The correlation between MR, SE sequences and 2dE was better for septal (r = 0.930, p < 0.01) than for posterolateral (r = 0.739, p < 0.01) wall thickness. The assessment of the distribution of the hypertrophy was changed by MR in five cases. Cine MR functional study showed a systolic subaortic signal void (dynamic obstruction) in 12 of 22 patients and a systolic left atrial signal void (mitral regurgitation) in 17 of 22. Systolic wall thickening was studied by cine MR and 2dE in 11 patients: A good correlation was found for septum (0.01 < p < 0.05) and a poor one for posterolateral wall (p > 0.05). The cine MR and cDE turbulence duration in the left ventricle and atrium showed excellent correlation (p < 0.01). Good agreement was found between the duration of subaortic turbulence (cine MR or cDE) and the pressure gradient (cwDE) (p < 0.01 and 0.01 < p < 0.05, respectively) and between cine MR and cDE semiquantitative estimate of the mitral regurgitation (p < 0.01). In all patients with subaortic MR signal void studied with cwDE, a pressure gradient was present.
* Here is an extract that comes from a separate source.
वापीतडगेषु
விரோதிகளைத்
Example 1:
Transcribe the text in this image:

Magnetic resonance imaging can play an important role in the diagnosis of HCM after 2dE-DE.
我们将磁共振成像(MRI)与二维超声心动图(2dE)及多普勒超声心动图进行比较,以确定MRI在肥厚型心肌病(HCM)诊断中的作用。
对23例经2dE诊断为HCM的患者进行MRI检查;23例患者中的12例还接受了彩色(cDE)和连续波(cwDE)多普勒超声心动图检查。通过自旋回波(SE)序列获取形态学信息和舒张期心脏壁厚度;通过梯度回波序列(电影磁共振成像)进行功能研究。
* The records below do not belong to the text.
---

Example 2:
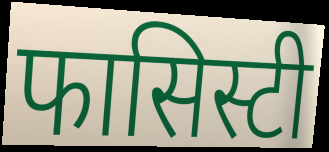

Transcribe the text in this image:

फासिस्टी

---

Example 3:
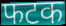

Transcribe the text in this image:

फटक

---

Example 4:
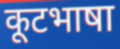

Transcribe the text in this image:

कूटभाषा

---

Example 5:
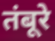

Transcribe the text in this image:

तंबूरे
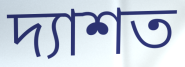
দ্যাশত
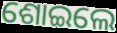
ଶୋଇଲେ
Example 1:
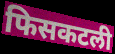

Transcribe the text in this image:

फिसकटली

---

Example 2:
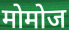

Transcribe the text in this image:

मोमोज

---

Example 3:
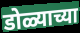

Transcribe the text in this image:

डोळ्याच्या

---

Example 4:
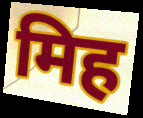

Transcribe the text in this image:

मिह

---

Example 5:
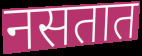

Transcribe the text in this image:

नसतात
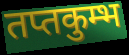
तप्तकुम्भ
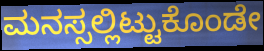
ಮನಸ್ಸಲ್ಲಿಟ್ಟುಕೊಂಡೇ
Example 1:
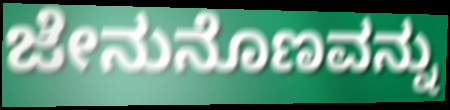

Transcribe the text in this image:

ಜೇನುನೊಣವನ್ನು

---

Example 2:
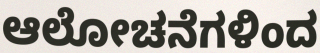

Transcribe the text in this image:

ಆಲೋಚನೆಗಳಿಂದ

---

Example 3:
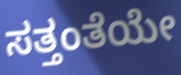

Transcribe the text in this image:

ಸತ್ತಂತೆಯೇ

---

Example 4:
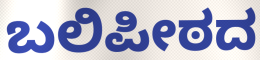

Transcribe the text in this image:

ಬಲಿಪೀಠದ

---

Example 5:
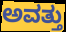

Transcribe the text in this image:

ಅವತ್ತು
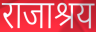
राजाश्रय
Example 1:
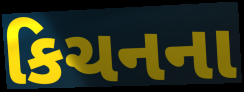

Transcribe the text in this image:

કિચનના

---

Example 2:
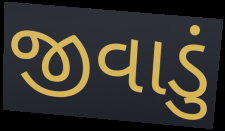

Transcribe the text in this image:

જીવાડું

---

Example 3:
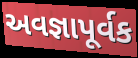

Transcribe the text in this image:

અવજ્ઞાપૂર્વક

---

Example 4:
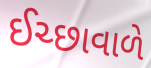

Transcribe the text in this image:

ઈચ્છાવાળે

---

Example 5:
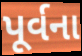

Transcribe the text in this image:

પૂર્વના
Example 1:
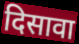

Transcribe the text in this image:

दिसावा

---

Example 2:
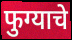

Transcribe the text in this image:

对于室间隔厚度,MR、SE序列与2dE之间的相关性(r = 0.930,p < 0.01)优于后外侧壁厚度(r = 0.739,p < 0.01)。MR改变了5例患者肥厚分布的评估。电影磁共振成像功能研究显示,22例患者中有12例存在收缩期主动脉下信号缺失(动态梗阻),22例中有17例存在收缩期左心房信号缺失(二尖瓣反流)。对11例患者通过电影磁共振成像和2dE研究收缩期心肌增厚:发现室间隔有良好相关性(0.01 < p < 0.05),而后外侧壁相关性较差(p > 0.05)。电影磁共振成像和cDE测量的左心室和心房内湍流持续时间显示出极佳的相关性(p < 0.01)。主动脉下湍流持续时间(电影磁共振成像或cDE)与压力阶差(cwDE)之间(分别为p < 0.01和0.01 < p < 0.05)以及电影磁共振成像和cDE对二尖瓣反流的半定量评估之间(p < 0.01)均发现有良好的一致性。在所有接受cwDE检查的主动脉下MR信号缺失患者中均存在压力阶差。
在二维超声心动图 - 多普勒超声心动图(2dE - DE)之后,磁共振成像在肥厚型心肌病的诊断中可发挥重要作用。